======== Listed entries ========

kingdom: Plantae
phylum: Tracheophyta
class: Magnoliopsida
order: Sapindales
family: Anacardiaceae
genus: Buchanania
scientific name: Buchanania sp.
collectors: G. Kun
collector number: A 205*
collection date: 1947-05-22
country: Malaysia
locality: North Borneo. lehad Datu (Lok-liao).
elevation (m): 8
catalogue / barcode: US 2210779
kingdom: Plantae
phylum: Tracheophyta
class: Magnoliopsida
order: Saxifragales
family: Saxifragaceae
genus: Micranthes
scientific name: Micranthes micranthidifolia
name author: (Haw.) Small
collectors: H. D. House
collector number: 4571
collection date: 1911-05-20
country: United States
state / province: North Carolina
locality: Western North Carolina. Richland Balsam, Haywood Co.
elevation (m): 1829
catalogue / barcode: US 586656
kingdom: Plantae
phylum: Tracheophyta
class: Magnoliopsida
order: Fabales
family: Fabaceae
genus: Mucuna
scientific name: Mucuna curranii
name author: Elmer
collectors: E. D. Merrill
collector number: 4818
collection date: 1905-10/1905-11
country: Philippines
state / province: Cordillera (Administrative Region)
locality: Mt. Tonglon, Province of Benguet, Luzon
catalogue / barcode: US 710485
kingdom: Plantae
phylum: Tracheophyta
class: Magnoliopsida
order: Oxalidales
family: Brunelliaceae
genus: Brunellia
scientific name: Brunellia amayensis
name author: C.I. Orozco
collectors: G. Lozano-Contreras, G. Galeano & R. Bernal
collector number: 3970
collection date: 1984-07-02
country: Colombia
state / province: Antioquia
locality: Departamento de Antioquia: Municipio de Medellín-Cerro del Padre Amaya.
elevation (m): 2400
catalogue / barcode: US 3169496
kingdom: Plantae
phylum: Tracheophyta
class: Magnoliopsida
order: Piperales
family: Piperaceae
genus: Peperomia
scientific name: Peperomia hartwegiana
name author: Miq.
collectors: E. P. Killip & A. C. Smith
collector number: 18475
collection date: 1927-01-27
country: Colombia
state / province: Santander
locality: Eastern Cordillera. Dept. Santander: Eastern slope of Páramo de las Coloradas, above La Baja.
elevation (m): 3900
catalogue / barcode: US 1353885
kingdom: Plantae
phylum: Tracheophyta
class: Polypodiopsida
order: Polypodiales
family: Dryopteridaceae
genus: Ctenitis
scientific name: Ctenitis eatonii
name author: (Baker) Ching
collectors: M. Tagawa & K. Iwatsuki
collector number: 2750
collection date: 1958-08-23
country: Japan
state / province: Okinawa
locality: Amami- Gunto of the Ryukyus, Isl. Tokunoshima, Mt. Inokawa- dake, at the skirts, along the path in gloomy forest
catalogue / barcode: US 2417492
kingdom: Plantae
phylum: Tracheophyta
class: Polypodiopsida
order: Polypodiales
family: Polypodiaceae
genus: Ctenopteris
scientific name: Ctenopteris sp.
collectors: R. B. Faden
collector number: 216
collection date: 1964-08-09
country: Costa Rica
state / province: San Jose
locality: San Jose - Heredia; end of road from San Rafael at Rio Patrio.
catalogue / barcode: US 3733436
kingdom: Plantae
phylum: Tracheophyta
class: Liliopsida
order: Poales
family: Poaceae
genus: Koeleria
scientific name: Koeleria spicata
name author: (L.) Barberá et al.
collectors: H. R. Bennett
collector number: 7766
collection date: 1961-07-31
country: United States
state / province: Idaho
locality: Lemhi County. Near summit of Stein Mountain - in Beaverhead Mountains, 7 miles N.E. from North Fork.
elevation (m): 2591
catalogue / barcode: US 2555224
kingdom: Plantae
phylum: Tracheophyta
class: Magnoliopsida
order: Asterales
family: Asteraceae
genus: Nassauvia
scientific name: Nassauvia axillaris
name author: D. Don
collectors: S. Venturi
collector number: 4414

========

▶ **What this task involves**:
Convert every line of the material above into a Markdown table with the columns Row and Entry, numbering rows in order and omitting blank lines.

▶ **Response to this task**:
| Row | Entry |
|---|---|
| 1 | kingdom: Plantae |
| 2 | phylum: Tracheophyta |
| 3 | class: Magnoliopsida |
| 4 | order: Sapindales |
| 5 | family: Anacardiaceae |
| 6 | genus: Buchanania |
| 7 | scientific name: Buchanania sp. |
| 8 | collectors: G. Kun |
| 9 | collector number: A 205* |
| 10 | collection date: 1947-05-22 |
| 11 | country: Malaysia |
| 12 | locality: North Borneo. lehad Datu (Lok-liao). |
| 13 | elevation (m): 8 |
| 14 | catalogue / barcode: US 2210779 |
| 15 | kingdom: Plantae |
| 16 | phylum: Tracheophyta |
| 17 | class: Magnoliopsida |
| 18 | order: Saxifragales |
| 19 | family: Saxifragaceae |
| 20 | genus: Micranthes |
| 21 | scientific name: Micranthes micranthidifolia |
| 22 | name author: (Haw.) Small |
| 23 | collectors: H. D. House |
| 24 | collector number: 4571 |
| 25 | collection date: 1911-05-20 |
| 26 | country: United States |
| 27 | state / province: North Carolina |
| 28 | locality: Western North Carolina. Richland Balsam, Haywood Co. |
| 29 | elevation (m): 1829 |
| 30 | catalogue / barcode: US 586656 |
| 31 | kingdom: Plantae |
| 32 | phylum: Tracheophyta |
| 33 | class: Magnoliopsida |
| 34 | order: Fabales |
| 35 | family: Fabaceae |
| 36 | genus: Mucuna |
| 37 | scientific name: Mucuna curranii |
| 38 | name author: Elmer |
| 39 | collectors: E. D. Merrill |
| 40 | collector number: 4818 |
| 41 | collection date: 1905-10/1905-11 |
| 42 | country: Philippines |
| 43 | state / province: Cordillera (Administrative Region) |
| 44 | locality: Mt. Tonglon, Province of Benguet, Luzon |
| 45 | catalogue / barcode: US 710485 |
| 46 | kingdom: Plantae |
| 47 | phylum: Tracheophyta |
| 48 | class: Magnoliopsida |
| 49 | order: Oxalidales |
| 50 | family: Brunelliaceae |
| 51 | genus: Brunellia |
| 52 | scientific name: Brunellia amayensis |
| 53 | name author: C.I. Orozco |
| 54 | collectors: G. Lozano-Contreras, G. Galeano & R. Bernal |
| 55 | collector number: 3970 |
| 56 | collection date: 1984-07-02 |
| 57 | country: Colombia |
| 58 | state / province: Antioquia |
| 59 | locality: Departamento de Antioquia: Municipio de Medellín-Cerro del Padre Amaya. |
| 60 | elevation (m): 2400 |
| 61 | catalogue / barcode: US 3169496 |
| 62 | kingdom: Plantae |
| 63 | phylum: Tracheophyta |
| 64 | class: Magnoliopsida |
| 65 | order: Piperales |
| 66 | family: Piperaceae |
| 67 | genus: Peperomia |
| 68 | scientific name: Peperomia hartwegiana |
| 69 | name author: Miq. |
| 70 | collectors: E. P. Killip & A. C. Smith |
| 71 | collector number: 18475 |
| 72 | collection date: 1927-01-27 |
| 73 | country: Colombia |
| 74 | state / province: Santander |
| 75 | locality: Eastern Cordillera. Dept. Santander: Eastern slope of Páramo de las Coloradas, above La Baja. |
| 76 | elevation (m): 3900 |
| 77 | catalogue / barcode: US 1353885 |
| 78 | kingdom: Plantae |
| 79 | phylum: Tracheophyta |
| 80 | class: Polypodiopsida |
| 81 | order: Polypodiales |
| 82 | family: Dryopteridaceae |
| 83 | genus: Ctenitis |
| 84 | scientific name: Ctenitis eatonii |
| 85 | name author: (Baker) Ching |
| 86 | collectors: M. Tagawa & K. Iwatsuki |
| 87 | collector number: 2750 |
| 88 | collection date: 1958-08-23 |
| 89 | country: Japan |
| 90 | state / province: Okinawa |
| 91 | locality: Amami- Gunto of the Ryukyus, Isl. Tokunoshima, Mt. Inokawa- dake, at the skirts, along the path in gloomy forest |
| 92 | catalogue / barcode: US 2417492 |
| 93 | kingdom: Plantae |
| 94 | phylum: Tracheophyta |
| 95 | class: Polypodiopsida |
| 96 | order: Polypodiales |
| 97 | family: Polypodiaceae |
| 98 | genus: Ctenopteris |
| 99 | scientific name: Ctenopteris sp. |
| 100 | collectors: R. B. Faden |
| 101 | collector number: 216 |
| 102 | collection date: 1964-08-09 |
| 103 | country: Costa Rica |
| 104 | state / province: San Jose |
| 105 | locality: San Jose - Heredia; end of road from San Rafael at Rio Patrio. |
| 106 | catalogue / barcode: US 3733436 |
| 107 | kingdom: Plantae |
| 108 | phylum: Tracheophyta |
| 109 | class: Liliopsida |
| 110 | order: Poales |
| 111 | family: Poaceae |
| 112 | genus: Koeleria |
| 113 | scientific name: Koeleria spicata |
| 114 | name author: (L.) Barberá et al. |
| 115 | collectors: H. R. Bennett |
| 116 | collector number: 7766 |
| 117 | collection date: 1961-07-31 |
| 118 | country: United States |
| 119 | state / province: Idaho |
| 120 | locality: Lemhi County. Near summit of Stein Mountain - in Beaverhead Mountains, 7 miles N.E. from North Fork. |
| 121 | elevation (m): 2591 |
| 122 | catalogue / barcode: US 2555224 |
| 123 | kingdom: Plantae |
| 124 | phylum: Tracheophyta |
| 125 | class: Magnoliopsida |
| 126 | order: Asterales |
| 127 | family: Asteraceae |
| 128 | genus: Nassauvia |
| 129 | scientific name: Nassauvia axillaris |
| 130 | name author: D. Don |
| 131 | collectors: S. Venturi |
| 132 | collector number: 4414 |